-------- SOURCE RECORDS

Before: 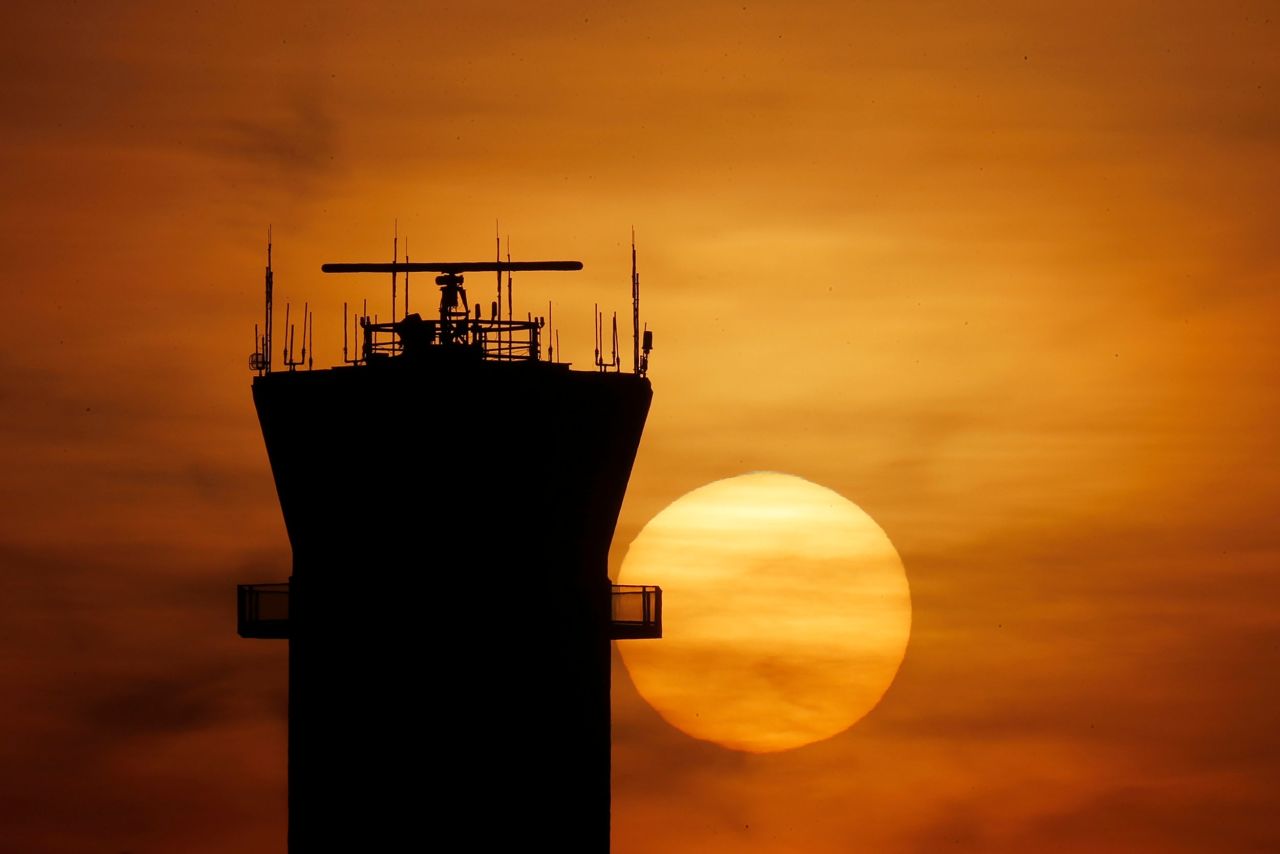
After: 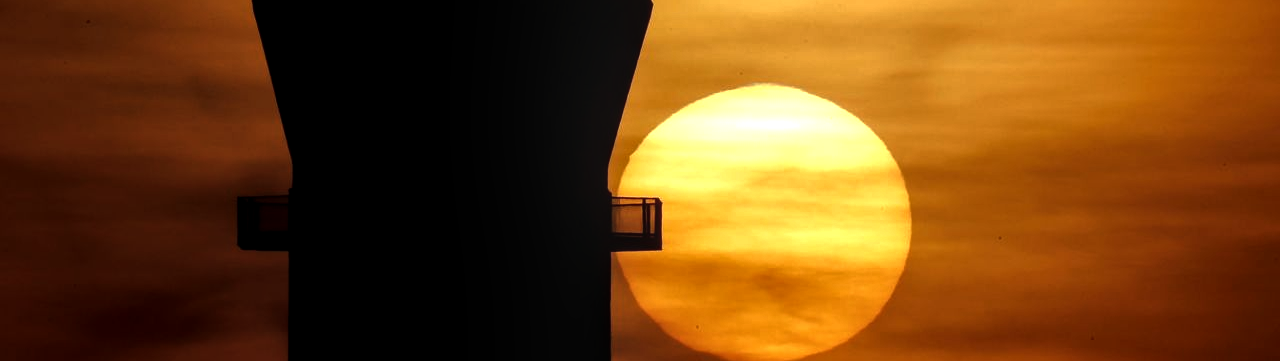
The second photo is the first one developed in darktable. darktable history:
tone equalizer: -8 EV -0.714 EV, -7 EV -0.71 EV, -6 EV -0.576 EV, -5 EV -0.42 EV, -3 EV 0.402 EV, -2 EV 0.6 EV, -1 EV 0.695 EV, +0 EV 0.766 EV, edges refinement/feathering 500, mask exposure compensation -1.57 EV, preserve details no
local contrast: on, module defaults
base curve: curves: ch0 [(0, 0) (0.595, 0.418) (1, 1)]
crop: top 45.458%, bottom 12.159%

----------------

Convert every line of the records above into a JSON array of strings, one string per line, skipping any blank lines. Leave the pictures out of the answer.

* [TASK RESULT]:
[
  "Before: ",
  "After: ",
  "The second photo is the first one developed in darktable. darktable history:",
  "tone equalizer: -8 EV -0.714 EV, -7 EV -0.71 EV, -6 EV -0.576 EV, -5 EV -0.42 EV, -3 EV 0.402 EV, -2 EV 0.6 EV, -1 EV 0.695 EV, +0 EV 0.766 EV, edges refinement/feathering 500, mask exposure compensation -1.57 EV, preserve details no",
  "local contrast: on, module defaults",
  "base curve: curves: ch0 [(0, 0) (0.595, 0.418) (1, 1)]",
  "crop: top 45.458%, bottom 12.159%"
]